[Data shown]
────────
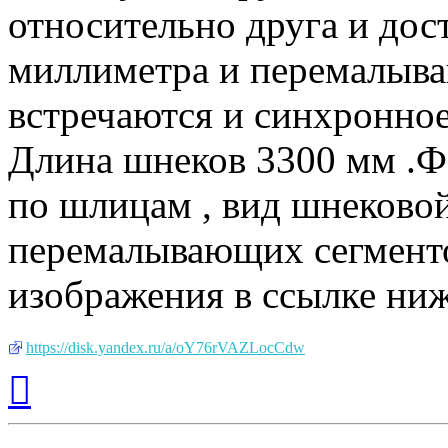
относительно друга и дос
миллиметра и перемалыв
встречаются и синхронное
Длина шнеков 3300 мм .Ф
по шлицам , вид шнеково
перемалывающих сегменто
изображения в ссылке ниж
https://disk.yandex.ru/a/oY76rVAZLocCdw
Вернуться
к
началу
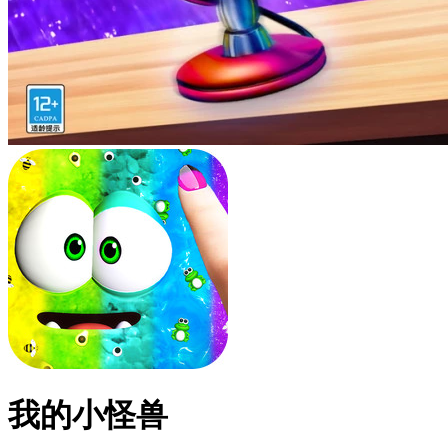
我的小怪兽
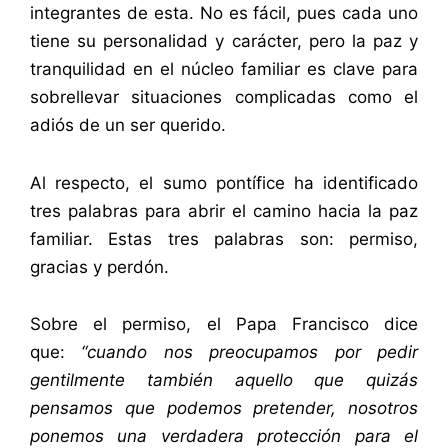
integrantes de esta. No es fácil, pues cada uno
tiene su personalidad y carácter, pero la paz y
tranquilidad en el núcleo familiar es clave para
sobrellevar situaciones complicadas como el
adiós de un ser querido.
Al respecto, el sumo pontífice ha identificado
tres palabras para abrir el camino hacia la paz
familiar. Estas tres palabras son: permiso,
gracias y perdón.
Sobre el permiso, el Papa Francisco dice
que:
“cuando nos preocupamos por pedir
gentilmente también aquello que quizás
pensamos que podemos pretender, nosotros
ponemos una verdadera protección para el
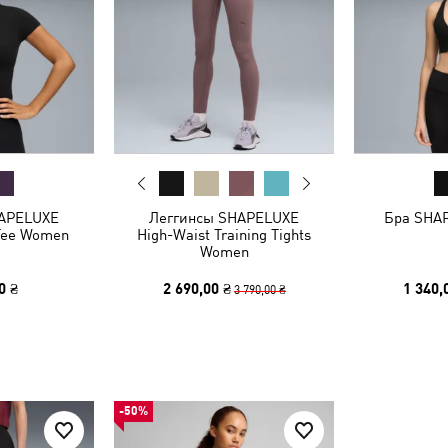
HAPELUXE
Леггинсы SHAPELUXE
Бра SHAP
 Tee Women
High-Waist Training Tights
Women
0 ₴
2 690,00 ₴
1 340,
3 790,00 ₴
-50%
────────
Make a word-for-word copy of the records above, excluding all pictures.

относительно друга и дос
миллиметра и перемалыв
встречаются и синхронное
Длина шнеков 3300 мм .Ф
по шлицам , вид шнеково
перемалывающих сегменто
изображения в ссылке ниж
https://disk.yandex.ru/a/oY76rVAZLocCdw
Вернуться
к
началу
我的小怪兽
integrantes de esta. No es fácil, pues cada uno
tiene su personalidad y carácter, pero la paz y
tranquilidad en el núcleo familiar es clave para
sobrellevar situaciones complicadas como el
adiós de un ser querido.
Al respecto, el sumo pontífice ha identificado
tres palabras para abrir el camino hacia la paz
familiar. Estas tres palabras son: permiso,
gracias y perdón.
Sobre el permiso, el Papa Francisco dice
que:
“cuando nos preocupamos por pedir
gentilmente también aquello que quizás
pensamos que podemos pretender, nosotros
ponemos una verdadera protección para el
HAPELUXE
Леггинсы SHAPELUXE
Бра SHAP
 Tee Women
High-Waist Training Tights
Women
0 ₴
2 690,00 ₴
1 340,
3 790,00 ₴
-50%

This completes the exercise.